А преследователи тем временем уже вылезли из ручья и подбегали к нему. Робинзон не хотел в них стрелять, поэтому делал предупреждающие знаки, громко кричал, и только когда не помогло, ударил одного из них прикладом мушкета и тот упал. Увидев это, второй отскочил в сторону, схватил лук и приготовился пустить стрелу. Но Робинзон успел нажать на курок мушкета, раздался выстрел, и нападавший свалился замертво.

Беглец не сводил глаз с поверженных врагов. Потом перевел взгляд на Робинзона; с его лица не сходило выражение изумления и ужаса от увиденного и услышанного – от грома ружья, вспышки пороха.

Робинзон снова показал жестом, чтобы тот приблизился, но дикарь не решался и оставался на месте, весь дрожа.


Робинзон защищает беглеца.

Робинзон продолжал его подзывать, и наконец туземец опустился на колени и пополз к нему, выказывая таким образом свою великую благодарность за спасение.

Робинзон улыбнулся ему и кивнул головой. Туземец подполз ближе, поцеловал землю, потом приподнял ногу Робинзона и поставил себе на голову, тем самым, видимо, давая клятву быть его верным слугой. Так, во всяком случае, Робинзон понял его поведение.

Подняв с колен спасенного человека и похлопав его по плечу, Робинзон увидел в это же время, что тот, кого он оглушил прикладом ружья, стал подавать признаки жизни. Он указал на него туземцу, который в ответ быстро произнес несколько слов, Робинзон, конечно, ничего не понял, но как отрадно было ему впервые за двадцать с лишним лет услышать человеческую речь!

Однако сейчас было не до проявлений радости, потому что оживший людоед уже поднимался с земли. Его недавний пленник ткнул пальцем в старую саблю, висевшую на поясе у его спасителя, и тот вытащил ее и протянул ему. Прежде чем Робинзон понял, что он сбирается делать, туземец схватил саблю, подбежал к врагу и одним мощным ударом отрубил тому голову.


Спасенный благодарит и выказывает свою преданность.

Свершив свой суд, он спокойно положил саблю к ногам Робинзона, не сразу пришедшего в себя после того, что увидел. Туземец же, присев над телом убитого выстрелом людоеда, показывал пальцем на рану у того на груди и всем своим видом выказывал огромное удивление: как так могло случиться и от чего же тот умер? От грома или от молнии?

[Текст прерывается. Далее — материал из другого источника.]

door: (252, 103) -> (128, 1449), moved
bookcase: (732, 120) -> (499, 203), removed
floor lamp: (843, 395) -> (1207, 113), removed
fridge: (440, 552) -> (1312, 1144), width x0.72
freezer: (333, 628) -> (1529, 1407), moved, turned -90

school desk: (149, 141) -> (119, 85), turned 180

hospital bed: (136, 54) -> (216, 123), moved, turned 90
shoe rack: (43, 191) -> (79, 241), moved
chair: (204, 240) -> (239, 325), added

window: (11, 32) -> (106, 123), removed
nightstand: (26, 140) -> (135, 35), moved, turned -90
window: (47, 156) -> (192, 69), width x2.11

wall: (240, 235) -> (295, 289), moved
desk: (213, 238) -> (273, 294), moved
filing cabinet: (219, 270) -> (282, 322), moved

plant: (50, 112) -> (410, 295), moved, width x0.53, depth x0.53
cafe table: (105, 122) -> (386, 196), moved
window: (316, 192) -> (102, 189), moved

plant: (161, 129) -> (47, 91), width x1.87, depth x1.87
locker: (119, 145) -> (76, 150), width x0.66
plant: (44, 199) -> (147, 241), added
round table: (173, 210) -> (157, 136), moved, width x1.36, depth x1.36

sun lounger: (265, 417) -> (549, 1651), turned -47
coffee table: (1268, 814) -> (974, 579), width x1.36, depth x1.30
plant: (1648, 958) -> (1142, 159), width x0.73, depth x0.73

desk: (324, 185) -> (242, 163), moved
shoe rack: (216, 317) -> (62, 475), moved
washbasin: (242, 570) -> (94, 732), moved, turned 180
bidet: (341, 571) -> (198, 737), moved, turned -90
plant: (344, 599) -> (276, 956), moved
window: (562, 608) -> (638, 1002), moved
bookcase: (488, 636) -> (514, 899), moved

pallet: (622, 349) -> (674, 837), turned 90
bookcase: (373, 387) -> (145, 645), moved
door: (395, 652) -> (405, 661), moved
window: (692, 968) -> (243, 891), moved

Робинзон был не прочь попытаться ему растолковать действие огнестрельного оружия, но только не теперь: теперь нужно было поскорее похоронить обоих мертвецов, чтобы соплеменники не обнаружили их поблизости от его жилища.

Когда это было сделано, Робинзон повел нового знакомца к себе в жилище, где дал ему воды, накормил и предложил измученному юноше лечь и отдохнуть.

Тот с молчаливой благодарностью поел, напился и, улегшись на козьи шкуры, через минуту погрузился в глубокий сон.


Спасенный недоумевает.


Робинзон испытывает симпатию к этому юноше.